The White House said that in deciding regulatory action, U.S. agencies "must consider fairness, non-discrimination, openness, transparency, safety, and security." But federal agencies must also avoid setting up restrictions that "needlessly hamper AI innovation and growth," reads a memo being sent to U.S. agency chiefs from Russell Vought, acting director of the Office of Management and Budget.
"Agencies must avoid a precautionary approach that holds AI systems to such an impossibly high standard that society cannot enjoy their benefits," the memo says.
The rules won't affect how federal agencies such as law enforcement use facial recognition and other forms of AI. They are specifically limited to how federal agencies devise new AI regulations for the private sector.

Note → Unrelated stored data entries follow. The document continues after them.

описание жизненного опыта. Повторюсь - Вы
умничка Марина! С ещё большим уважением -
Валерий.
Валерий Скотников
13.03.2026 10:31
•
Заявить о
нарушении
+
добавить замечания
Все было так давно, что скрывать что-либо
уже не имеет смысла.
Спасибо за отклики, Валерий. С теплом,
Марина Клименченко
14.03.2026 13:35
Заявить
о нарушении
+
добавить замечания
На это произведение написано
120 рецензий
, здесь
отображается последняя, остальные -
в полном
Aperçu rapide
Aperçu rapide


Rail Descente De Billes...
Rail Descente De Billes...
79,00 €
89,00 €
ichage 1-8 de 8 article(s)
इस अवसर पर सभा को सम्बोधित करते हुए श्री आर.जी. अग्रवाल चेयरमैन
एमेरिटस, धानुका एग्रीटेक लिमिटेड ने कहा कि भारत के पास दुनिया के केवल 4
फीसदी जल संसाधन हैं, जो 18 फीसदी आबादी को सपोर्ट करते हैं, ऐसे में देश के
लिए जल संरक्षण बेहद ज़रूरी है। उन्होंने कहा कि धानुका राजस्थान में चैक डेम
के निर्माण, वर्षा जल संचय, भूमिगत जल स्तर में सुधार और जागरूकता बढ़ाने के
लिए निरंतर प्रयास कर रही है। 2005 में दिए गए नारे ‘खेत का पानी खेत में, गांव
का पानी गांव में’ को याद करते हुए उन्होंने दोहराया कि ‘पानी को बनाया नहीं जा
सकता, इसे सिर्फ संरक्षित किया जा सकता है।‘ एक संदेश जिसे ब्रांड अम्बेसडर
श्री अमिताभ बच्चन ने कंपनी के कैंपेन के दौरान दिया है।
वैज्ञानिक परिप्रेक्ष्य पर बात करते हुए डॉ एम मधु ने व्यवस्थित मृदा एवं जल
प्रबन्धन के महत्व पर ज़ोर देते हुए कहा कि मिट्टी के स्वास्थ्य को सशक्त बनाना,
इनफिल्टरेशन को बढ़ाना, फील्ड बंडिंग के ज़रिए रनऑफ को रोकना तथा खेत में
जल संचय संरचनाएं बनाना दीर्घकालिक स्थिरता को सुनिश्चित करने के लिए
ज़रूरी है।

There's a 60-day public comment period before the rules take effect.
"These principles are intentionally high-level," said Lynne Parker, U.S. deputy chief technology officer at the White House's Office of Science and Technology Policy. "We purposely wanted to avoid top-down, one-size-fits-all, blanket regulations."
The White House said the proposals unveiled Tuesday are meant to promote private-sector applications of AI that are safe and fair, while also pushing back against stricter regulations favored by some lawmakers and activists.
Federal agencies such as the Food and Drug Administration and the Federal Aviation Administration will be bound to follow the new AI principles, which makes the rules "the first of their kind from any government," Michael Kratsios, the U.S. chief technology officer, said in a call with reporters Monday.
Rapid advancements in AI technology have raised fresh concern as computers increasingly take on jobs such as diagnosing medical conditions, driving cars, recommending stock investments, judging credit risk and recognizing individual faces in video footage. It's often not clear how AI systems make their decisions, leading to questions of how far to trust them and when to keep humans in the loop.
Terah Lyons, executive director of the tech industry-backed nonprofit Partnership on AI, said the White House principles won't likely have sweeping or immediate effects. But she said she was encouraged that they detailed a U.S. approach centered on values such as trustworthiness and fairness.
"The AI developer community may see that as a positive step in the right direction," said Lyons, who previously worked for the White House science and technology office during the Obama administration. "It's a little bit hard to see what the actual impact will be."
What's missing, she added, are clear mechanisms for holding AI systems accountable.
Kratsios said he hopes the new principles can serve as a template for other democratic institutions such as the European Commission, which has put forward its own AI ethical guidelines, to preserve shared values without impeding the tech industry.
That, he said, is "the best way to counter authoritarian uses of AI" by governments that aim to "track, surveil and imprison their own people." The Trump administration has sought to penalize China over the past year over AI uses the U.S. considers abusive.
The U.S. Commerce Department last year blacklisted several Chinese AI firms after the Trump administration said they were implicated in the repression of Muslims in the country’s Xinjiang region. On Monday, citing national security concerns, the agency set limits on exporting AI software used to analyze satellite imagery.